- TEXT PASSAGE -
-*-

Planning is currently underway that may transform the current setting at the La Platte Bottoms, according to information received from the Papio-Missouri River Natural Resources District.
Two particular changes being considered are moving the location of the flood-control levee and conservation of the wetlands.
The levees in the area are being recertified, according to a NRD official, and this is including an investigation into the possibility of realigning the levees, away from their current position along the north bank of the Platte River, and west bank of the Missouri River, about the confluence of these two historic rivers.
Levees might get moved so a greater portion of the bottoms would be on the river side of these earthen berms, the official said. The levees might follow a possible alignment from along the Platte south of the Gene Eppley Salvation Army Camp, then northward and along the eastern side of the unused PCS nitrogen facility, then eastward along La Platte Road, and then northeast to west of the confluence of the Big Papillion Creek, at the Missouri River.
Considerations by the NRD are preliminary at this time.
Also underway in the area, is an evaluation considering a contamination plume which has emanated from nitrogen plant, owned by PCS Nitrogen, which is no longer in business. The plume apparently developed due to production processes at the plant in past decades. The company owns much of the property eastward of their former facility, and south of La Platte Road.

-*-

- DATA EXCERPTS -
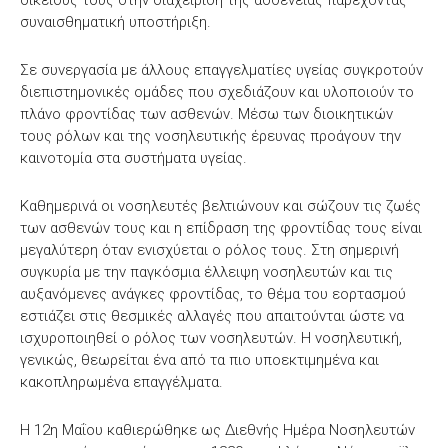
οικείους τους στην διαχείριση της ασθένειας παρέχοντας
συναισθηματική υποστήριξη.
Σε συνεργασία με άλλους επαγγελματίες υγείας συγκροτούν
διεπιστημονικές ομάδες που σχεδιάζουν και υλοποιούν το
πλάνο φροντίδας των ασθενών. Μέσω των διοικητικών
τους ρόλων και της νοσηλευτικής έρευνας προάγουν την
καινοτομία στα συστήματα υγείας.
Καθημερινά οι νοσηλευτές βελτιώνουν και σώζουν τις ζωές
των ασθενών τους και η επίδραση της φροντίδας τους είναι
μεγαλύτερη όταν ενισχύεται ο ρόλος τους. Στη σημερινή
συγκυρία με την παγκόσμια έλλειψη νοσηλευτών και τις
αυξανόμενες ανάγκες φροντίδας, το θέμα του εορτασμού
εστιάζει στις θεσμικές αλλαγές που απαιτούνται ώστε να
ισχυροποιηθεί ο ρόλος των νοσηλευτών. Η νοσηλευτική,
γενικώς, θεωρείται ένα από τα πιο υποεκτιμημένα και
κακοπληρωμένα επαγγέλματα.
Η 12η Μαΐου καθιερώθηκε ως Διεθνής Ημέρα Νοσηλευτών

-*-

- TASKS TO COMPLETE -
1. In the article about planning at the La Platte Bottoms, what two changes are being considered?
2. Restate the La Platte Bottoms article from "The levees in" to "at this time.", swapping "berms" for "embankments".
3. Please carry on the article about planning at the La Platte Bottoms, starting right after its final sentence.

- ANSWER SECTION -
1. Moving the location of the flood-control levee and conserving the wetlands.

2.
The levees in the area are being recertified, according to a NRD official, and this is including an investigation into the possibility of realigning the levees, away from their current position along the north bank of the Platte River, and west bank of the Missouri River, about the confluence of these two historic rivers.
Levees might get moved so a greater portion of the bottoms would be on the river side of these earthen embankments, the official said. The levees might follow a possible alignment from along the Platte south of the Gene Eppley Salvation Army Camp, then northward and along the eastern side of the unused PCS nitrogen facility, then eastward along La Platte Road, and then northeast to west of the confluence of the Big Papillion Creek, at the Missouri River.
Considerations by the NRD are preliminary at this time.

3.
"There has never been a better chance to do this project," according to the NRD official. "We are doing everything we can to have it go forward."
The effort would conserve the north section of the area about the confluence of the Platte and Missouri Rivers. On the south side is the Schilling Wildlife Management Area. To the west, is the sandpit operation of the Lyman Richey Sand and Gravel Company. The Saint Mary's Bend mitigation area is on the east side of the Missouri River.
Potential funding sources - for what could only be achieved through a partnership project - include the Missouri River Mitigation Project, being carried out by the U.S. Army Corps of Engineers, the Nebraska Environmental Trust, and others, perhaps including the Back to the River organization, and The Nature Conservancy.
Further particulars on the effort should be available this autumn.